:: 本文

きょうはこんな日でした 【 ごまめのはぎしり 】 |
「クモガクレ」Calumia godeffroyi カワアナゴ科 |
2001.11.28(水)
校正について考え込んでいます。ここのところ2度ほどHPで紹介した作品の誤植を指摘されて、冷や汗ものです。原因はスキャナーで読み取った作品の校正不足です。手入力の場合は読み間違い、打ち間違い、変換ミスなどいろいろありますが、スキャナー読み取りも結構怖いですね。傑作だったのが「細胞」を「紬胞」とスキャナーが読み取ったときです。手入力ではこんなミスはあり得ませんが、スキャナーでは起こり得ます。これが意外と気付かない。新しい器械には新しいミスがあるということでしょうか。
校正とは中学校の学校新聞から始まって、印刷所でのアルバイト、同人誌・日本詩人クラブ広報と40年近くのつき合いになりますが、まったくミスが無かったのは5割を切っているのではないかと思います。プロの印刷所でも大手の新聞社でも誤植はありますから、私ごときが100%を目指すのはおこがましいかもしれませんけど、やはり目指したいですね。自分の5冊の詩集でさえ、私の校正ミスによる誤植が一箇所あります。難しいものです。
○詩誌『AUBE』21号 |
1999.1.25 東京都武蔵野市 鈴木ユリイカ氏発行 500円 |
円筒の楽譜/深沢朝子
オルゴールが途中から間伸びして歌い
最後に半粒の音を残して途切れた
繰りかえす調べへの好奇心から
ネジをはずし小箱の裏ぶたを開けて
円筒の楽譜のからくりを見つけた
快い孤独の楽園で茜雲に座り
金属片が宿していた余韻に包まれて
澄み切った音色を撒きちらし
青い小石や桜貝をしまいこみ
やがて壊れたオルゴールは
宙の片隅に置き忘れた
懐かしい調べは鼻音に残り
かつて余韻の微分に浸った耳は
暮れなずむ刻(とき)のなかで
微(かす)かな物音に振りかえる
全音符の姿で宵の星が
地平近くひかる
天(そら)の楽器が回りだす
タイトルの「円筒の楽譜」と言い、最初の2行と言い、オルゴールをうまく表現している作品だと思います。それに何と言っても最終連がいいですね。星が「全音符の姿」であるというのは、きれいな表現で、何やらホッとしたものを感じます。布石に「宙の片隅に置き忘れた」というフレーズもあって、構成上も考えられていると思います。

::::

課題一覧 ->
a) 本文によると、スキャナーは「細胞」という語を何と読み取りましたか。
b) 本文のうち、「校正とは中学校の学校新聞から」を含む語句で始まり「所あります。難しいものです。」で終わる部分を、一字一句変えずに書き写してください。

:: 抽出した行

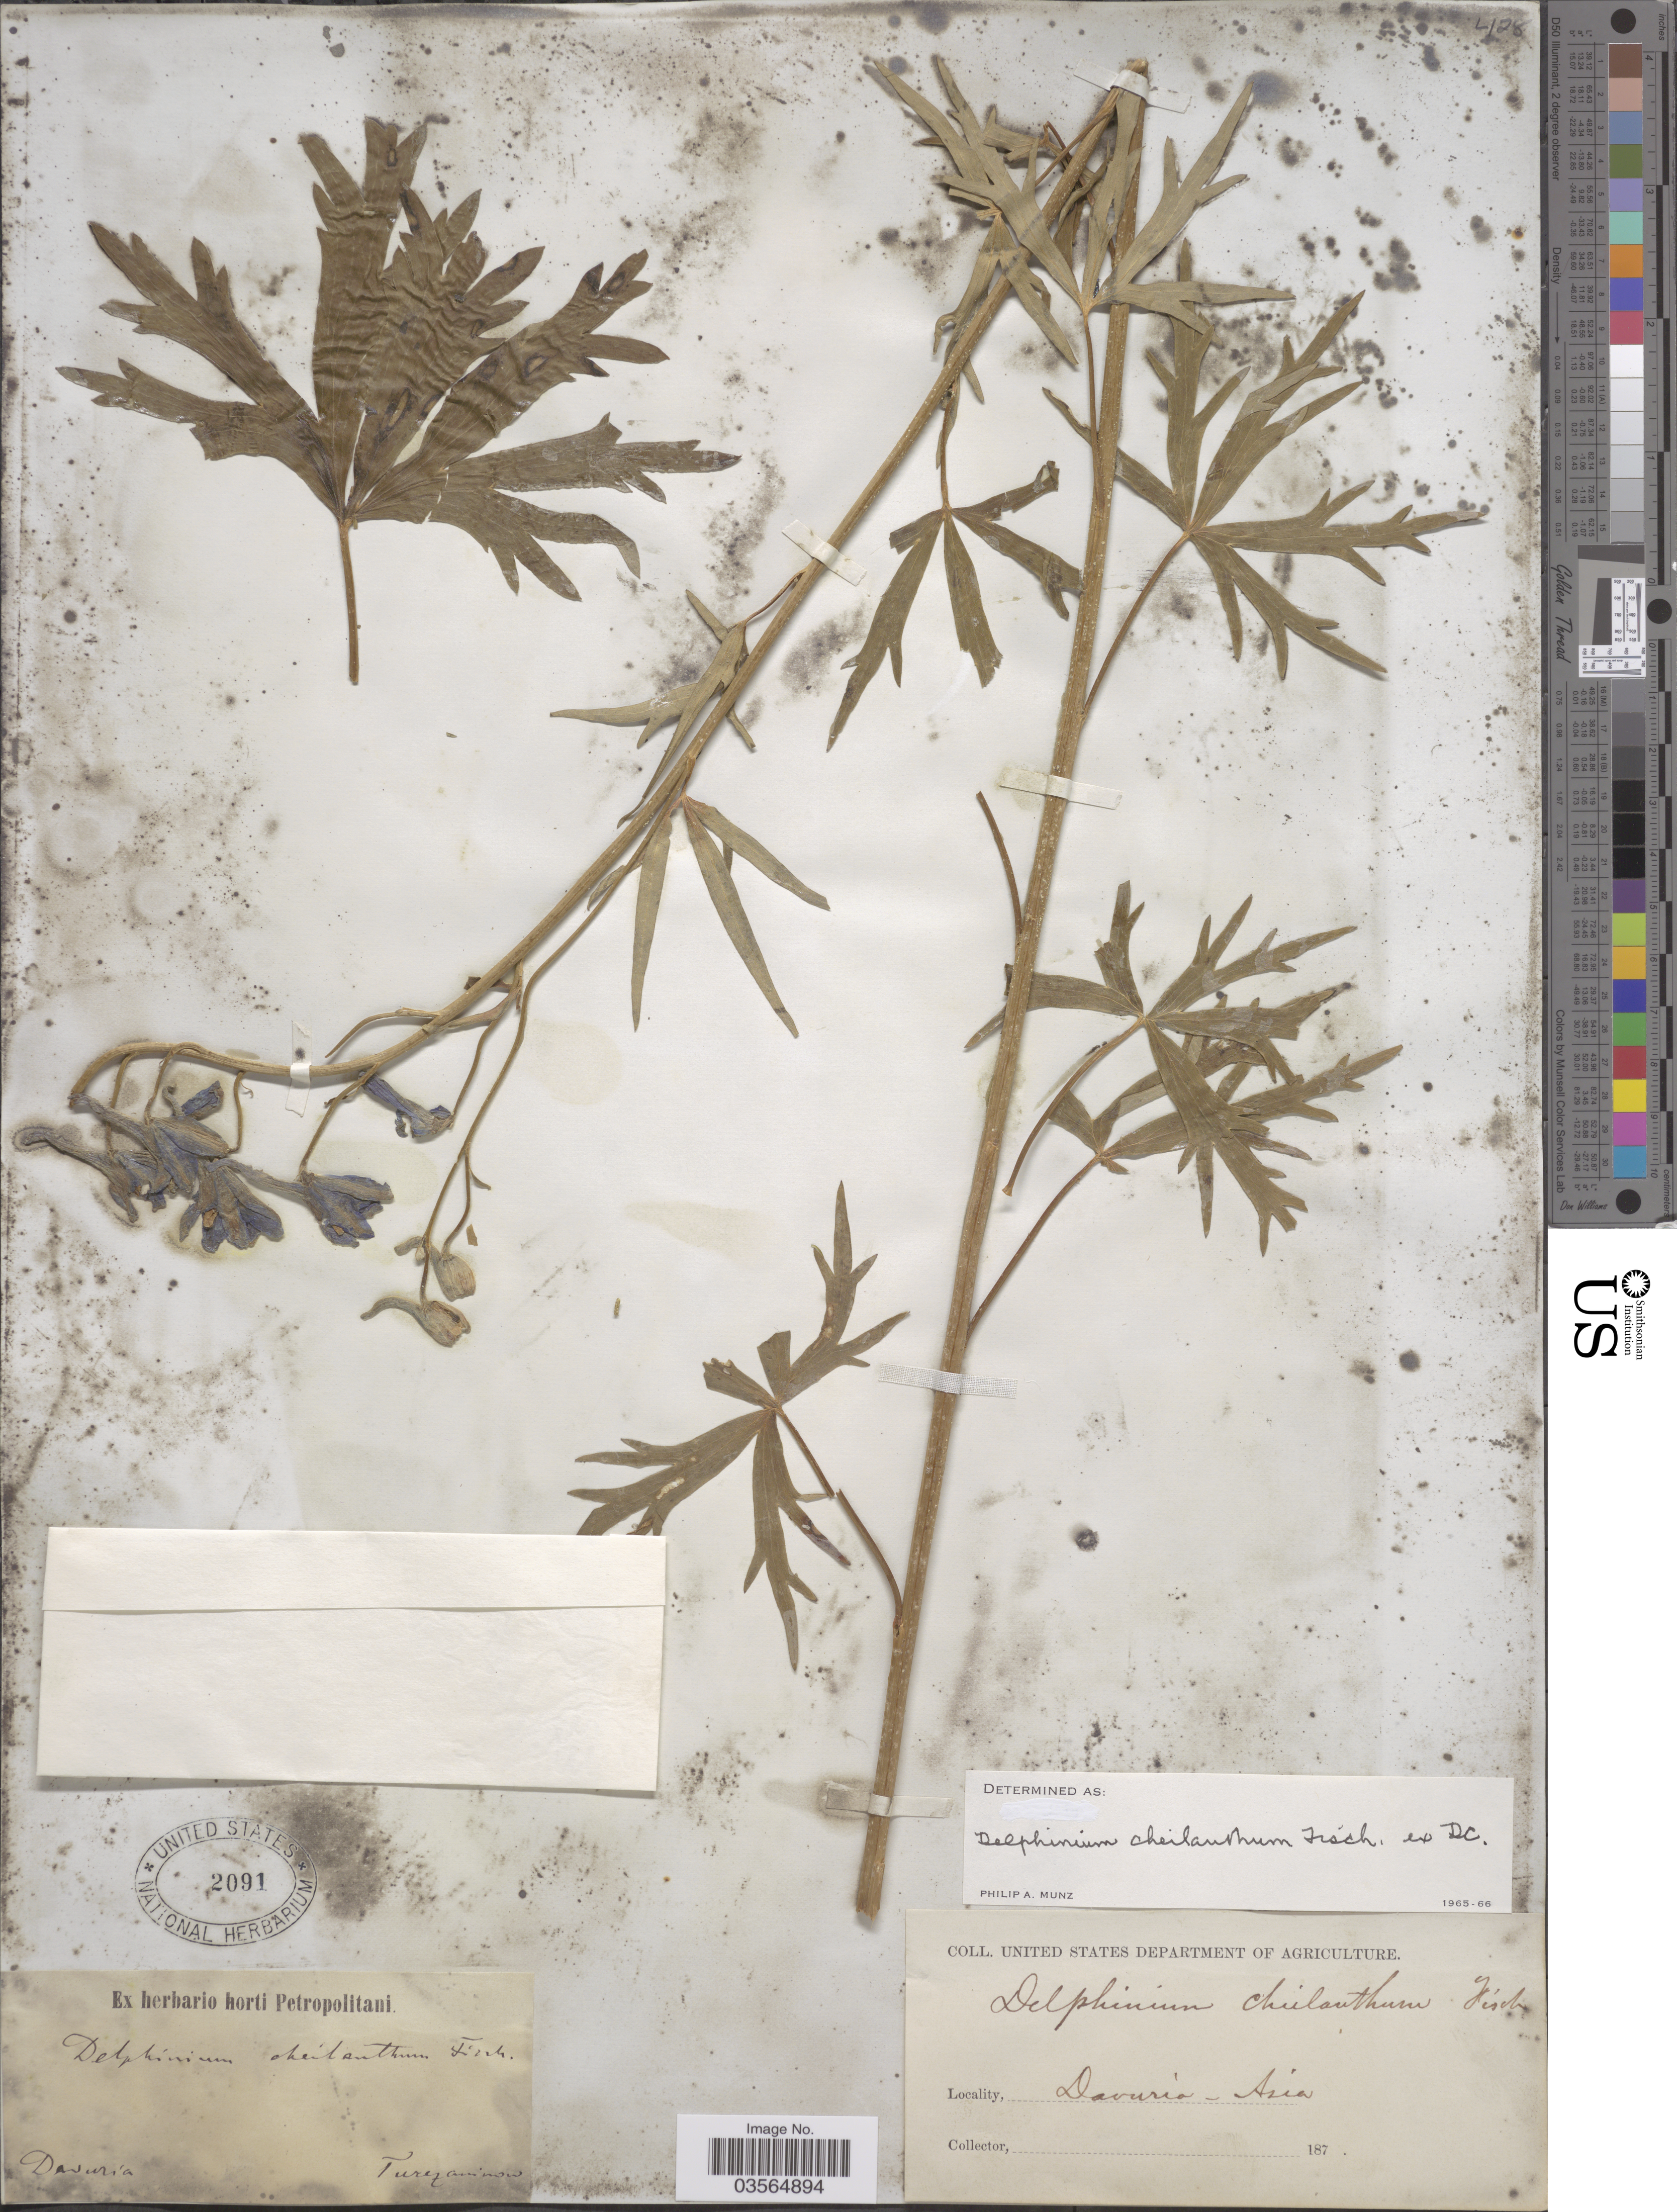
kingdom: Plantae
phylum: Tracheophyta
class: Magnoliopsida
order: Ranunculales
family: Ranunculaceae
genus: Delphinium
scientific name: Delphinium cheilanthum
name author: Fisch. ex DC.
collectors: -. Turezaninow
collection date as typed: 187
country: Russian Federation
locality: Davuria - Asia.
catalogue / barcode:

::::
:: 抽出した行

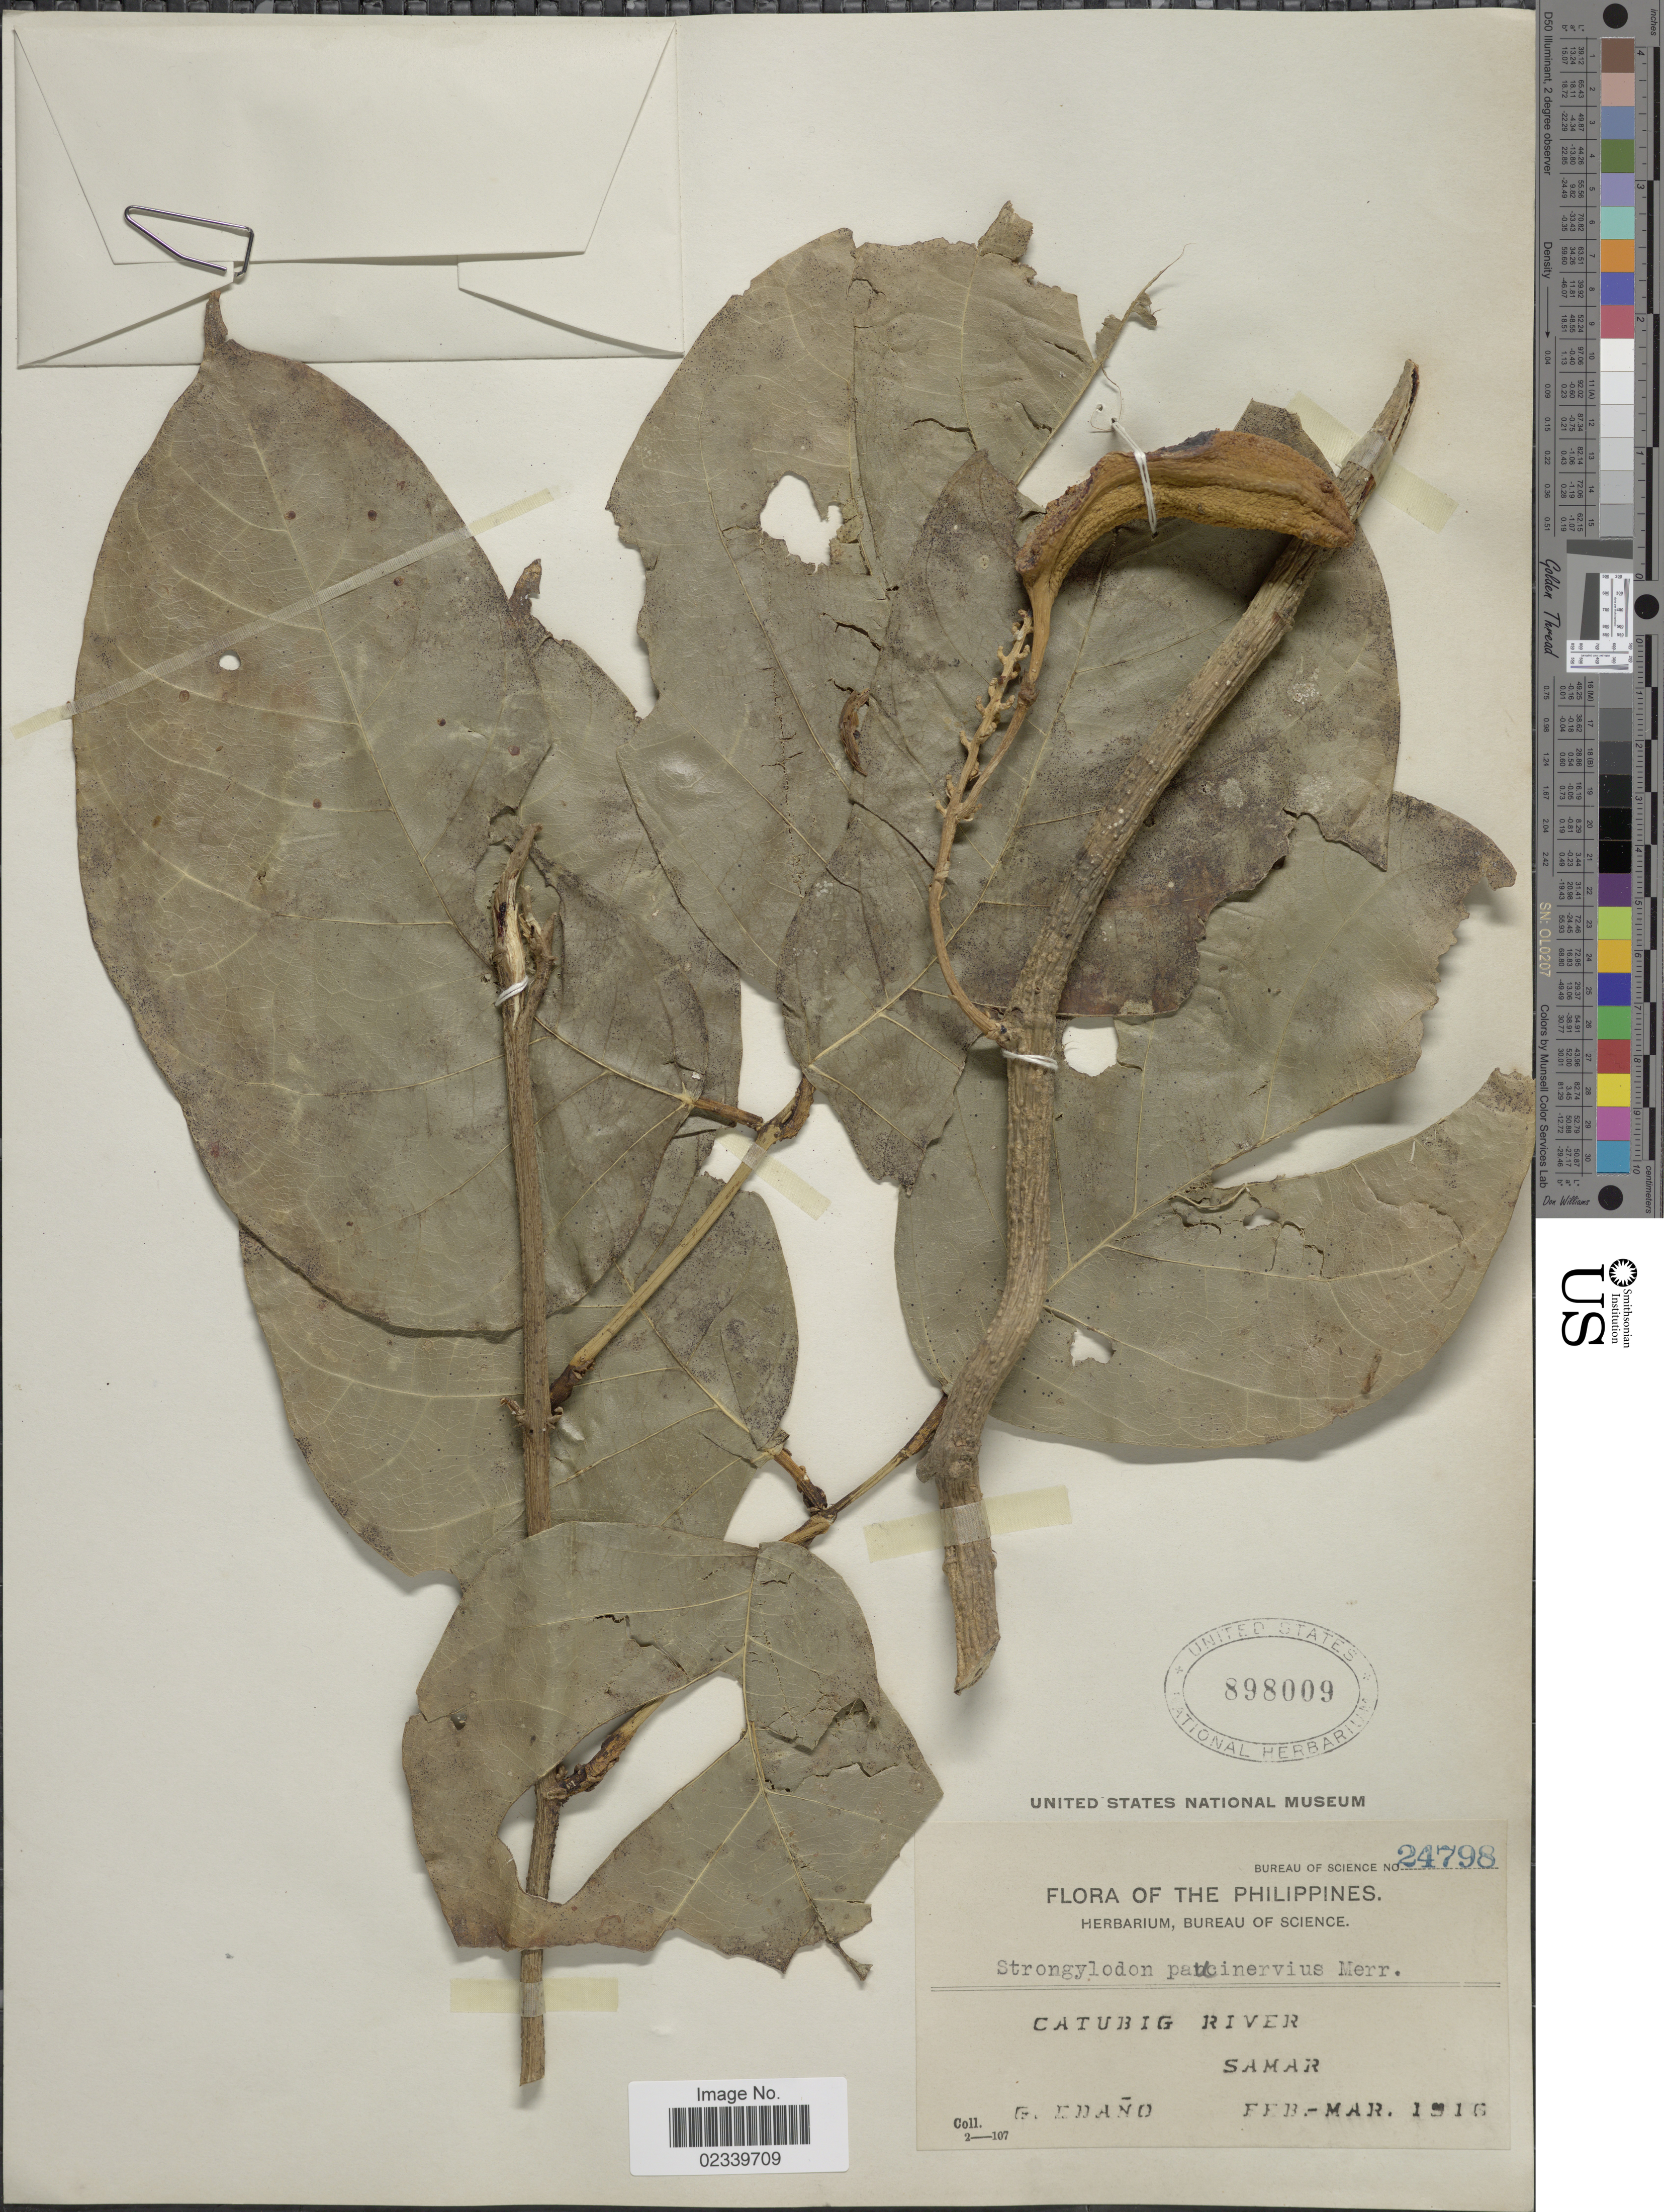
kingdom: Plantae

::::

想定される回答 ->
a) 「紬胞」と読み取りました。

b)
校正とは中学校の学校新聞から始まって、印刷所でのアルバイト、同人誌・日本詩人クラブ広報と40年近くのつき合いになりますが、まったくミスが無かったのは5割を切っているのではないかと思います。プロの印刷所でも大手の新聞社でも誤植はありますから、私ごときが100%を目指すのはおこがましいかもしれませんけど、やはり目指したいですね。自分の5冊の詩集でさえ、私の校正ミスによる誤植が一箇所あります。難しいものです。